Halep ve Bayır-Bucak (Suriye) Türkmenleri Şam, Lazkiye, Hama, Humus, Halep ve Rakka’da yaşamaktadır. Gerek 19. yüzyılın çalkantılı döneminde ve gerekse Birinci Dünya Savaşı sonrasında bir kısım Türkmen, Anadolu’ya göçtü. Kalanların büyük bir kısmı da aslını kaybederek, Araplaştı. Son olarak Suriye’de Türkçe konuşanların sayısının 1,5 milyon olduğu belirtilmişse de Mart, 2011’deki Suriye İç Savaşı’nda ağır bedel ödeyen Türkmenlerin bir kısmı Türkiye’ye sığındı. Suriye’de toplam nüfus içinde Türklerin oranı % 6’ya tekabül etmektedir.
Suriye’ye ilk Türkmen göçleri Tolunoğulları zamanında olup, Selçuklu ile göç dalgası devam etti. 1260’dan sonra Memlûklu idaresine geçen Suriye, 1516’da Mercidabık Savaşı’nda Türkiye’nin egemenliğine girdi. Osmanlı kayıtlarında Suriye’deki Türkler, Halep Türkmenleri olarak anılır.
17. yüzyıldan sonra zorunlu iskâna zorlanan Türkmenlerin bir kısmı yaylak olarak geldikleri Anadolu topraklarına, özellikle Gaziantep’e yerleşti. 19. yüzyılda Kavalalı İbrahim Paşa’nın isyanıyla Türkmenlerin bir kısmı Anadolu’ya göçtü. Öte yandan 1864’teki Kafkas Sürgünü ile vatanlarından sürülen Çerkezler ile 1877’deki 93 Harbi sonrası Türklerin bir kısmı Suriye’ye yerleştirildi. Öbür taraftan 1915’te de Ruslar ile işbirliği yapan Ermeniler de, Suriye’ye sürüldü.

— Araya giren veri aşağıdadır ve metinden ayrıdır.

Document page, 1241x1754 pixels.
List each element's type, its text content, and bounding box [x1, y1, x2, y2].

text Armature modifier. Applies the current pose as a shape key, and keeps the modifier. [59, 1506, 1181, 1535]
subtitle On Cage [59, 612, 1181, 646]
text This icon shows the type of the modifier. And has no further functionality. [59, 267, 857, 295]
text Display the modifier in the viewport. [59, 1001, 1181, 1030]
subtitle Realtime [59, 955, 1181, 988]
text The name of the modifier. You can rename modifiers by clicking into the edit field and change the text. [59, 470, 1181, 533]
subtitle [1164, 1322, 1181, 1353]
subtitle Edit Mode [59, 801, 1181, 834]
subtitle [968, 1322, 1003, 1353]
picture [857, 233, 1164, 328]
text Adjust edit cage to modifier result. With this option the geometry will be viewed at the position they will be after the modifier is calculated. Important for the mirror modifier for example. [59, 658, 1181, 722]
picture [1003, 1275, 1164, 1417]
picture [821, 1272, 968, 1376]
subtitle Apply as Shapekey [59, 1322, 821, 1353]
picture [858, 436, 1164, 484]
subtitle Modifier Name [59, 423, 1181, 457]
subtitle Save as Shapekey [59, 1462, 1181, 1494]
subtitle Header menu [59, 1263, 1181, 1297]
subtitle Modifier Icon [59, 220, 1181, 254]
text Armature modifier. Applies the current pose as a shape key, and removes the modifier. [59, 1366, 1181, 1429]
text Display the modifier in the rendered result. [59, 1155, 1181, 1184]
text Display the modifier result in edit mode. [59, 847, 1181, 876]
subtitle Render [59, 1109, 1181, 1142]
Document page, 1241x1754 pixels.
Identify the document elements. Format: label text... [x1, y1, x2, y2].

Birinci Dünya Savaşı’nda Mustafa Kemal Paşa 15 Ağustos 1917’de Yıldırım Orduları Grubu 7. Ordu Komutanı olarak Filistin Cephesi’ne atandı. İngiliz Ordusu 1 Ekim’de Şam’ı, 25 Ekim’de de Halep’i işgal etti. Mustafa Kemal Paşa, İngilizleri Halep’in kuzeyinde durdurarak, savunma hattı oluşturdu. 30 Ekim’de Mondros Ateşkesi imzalandı. Mustafa Kemal Paşa Yıldırım Orduları Grubu Komutanı olarak atandıysa da, 7 Kasım 1918’de ordu lağvedildi.
15 Eylül 1919’daki San Remo Konferansı ile Suriye, Urfa, Antep ve Maraş bölgesi Fransızlar’a bırakıldı. Ankara ile irtibatı koparmayan Türkmenler Ali Şefik (Özdemir) başkanlığında örgütlenerek Suriye ve Filistin Kuva-i Milliye-i Osmaniye’yi kurdu. 20 Ekim 1921’deki Ankara Anlaşması’na kadar Fransızlarla çatışmalar devam etti. Ankara Anlaşması ile İskenderun (Hatay) Sancağı’na özel statü tanındı ve Türk Mezarı’nın Türkiye’ye ait olduğu kabul edildi. Bu tarihten sonra Türkiye (İskenderun hariç), Suriye’den elini çekti.
Görüldüğü üzere Ankara Anlaşması ile İskenderun Sancağı’nın garantörlüğü sağlanmış, Türk Mezarı alınmış, ancak Suriye Türkmenleri ile ilgili başkaca bir düzenleme de yapılamamıştır.
1946’da bağımsızlığını kazanan Suriye’de Türkmenlere hukuki bir statü tanınmadı. 1958’deki toprak reformuyla Türkmenlere ait çok sayıda arazi kamulaştırıldı, özellikle 1963’ten sonraysa sistemli bir şekilde Araplaştırma Politikası güdüldü.
Sınırın yanı başındaki Türkmenler, Suriye’de hiçbir zaman siyasi ve hukuki olarak bir güç haline gelememiştir. Eğer söz konusu Suriye’de Türkmenler’in mevcudiyetiyse Fırat Kalkanı Harekâtı kapsamında Türkmenler örgütlendirilmelidir. Hatta Astana’daki Suriye Görüşmeleri’nde bir aktör olarak yer almalıdır. Sözün özü Halep ve Bayır-Bucak (Suriye) Türkmenleri Türkiye’nin garantörlüğünde Suriye’de barış ve huzur içinde varlıklarını sürdürmesi garanti edilmelidir.